Last Updated: Friday - 09/24/2010
Week of October 24, 2005
Kill this bill, not the dying
'Right to die with dignity bill' legalizes assisted suicide
A Shepherd Speaks
By BISHOP FRED HENRY
They (Canadian citizens) must be shown true compassion in the care they receive from society, not through death-dealing, but by being looked after in a life-giving way.
Legalizing physician assisted-suicide would irreparably damage the doctor-patient relationship. The patient's trust in the doctor's whole-hearted devotion to the patient's best interests will be hard to sustain once doctors are licensed to kill.
Furthermore, such legislation would put undue stress on the conscience of the physician pressured by patients and others to take part in killing.
The unmistakable issue is the intentional killing of a human being. It has nothing to do with natural death or dignity, and everything to do with killing. We are not discussing letting someone die. A number of distinctions are necessary.

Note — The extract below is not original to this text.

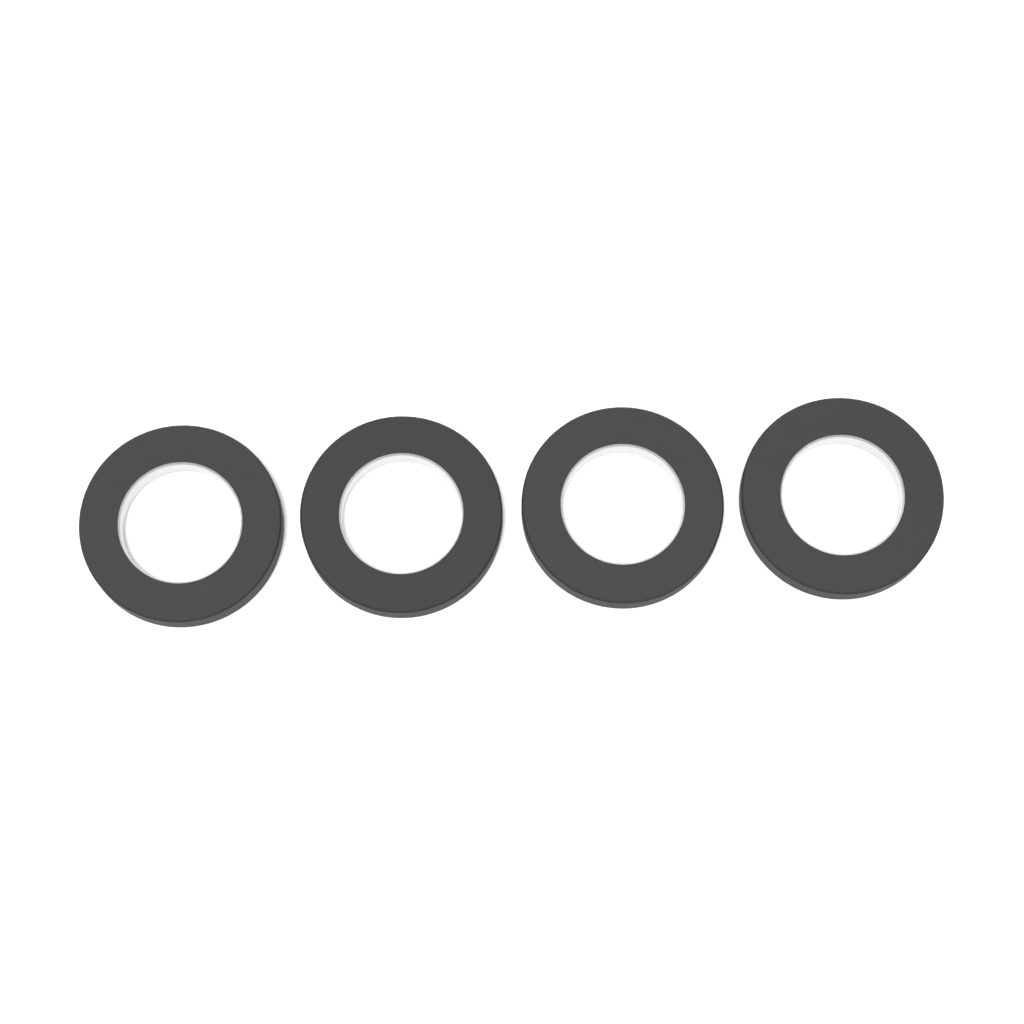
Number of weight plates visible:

Euthanasia is not respecting a patient's refusal of treatment at anytime in the course of treatment. Medical tradition and practice clearly distinguish between refusal of medical intervention and intentionally causing death by euthanasia.
Euthanasia is not discontinuing treatment when it serves no therapeutic purpose or the patient requests treatment to cease; nor is it abstaining from medically futile treatment.
All treatments that impose undue burdens on the patient without overriding benefits or that simply provide no benefits may justifiably be withheld or withdrawn. In making such decisions, the judgment is about the worth of treatment, not about the worth of lives.
The provision of adequate medicines to control pain is not euthanasia. The administration of high doses of pain-killers and sedatives to terminally ill patients may lead to a shortening of their lives.
It is, however, morally acceptable to administer such drugs in doses which are linked to their painkilling or sedative effects, and not to the termination of life. It is not correct to call this "euthanasia" because there is not intention to shorten the patient's life.
Those favouring assisted-suicide have not given adequate attention to palliative care.
The goal of palliative care is to give comfort and thereby enable the dying to live while dying. Letting life ebb away can in no way be equated with active euthanasia.
Allowing to die is a world removed from giving a lethal injection.
Palliative care also aims at assuaging the suffering of terminal patients. Often they feel helpless, lonely, in the way, and a burden to others. With empathy, comfort care, and affirmation, palliative caregivers accompany patients in their suffering and by their kindness and compassion help the patient maintain a sense of worth and a feeling of belonging, and move from depression to hope.
The legislation of aid-in-dying would pose a threat to the elderly, the infirm, handicapped newborns and to all members of society who are unable to look after their own best interests.
This kind of legislation says to them: "You're not important; you're not needed; in fact, you are a burden to others."
Canadian citizens should be assured that government recognizes their dignity as important at every stage of life. Government must reassure them that their needs will be met humanely. They must be shown true compassion in the care they receive from society, not through death-dealing, but by being looked after in a life-giving way.
As Canadians, we all have a duty to speak up for the rights and dignity of every citizen.
In short, it is Bill C-407 that must die!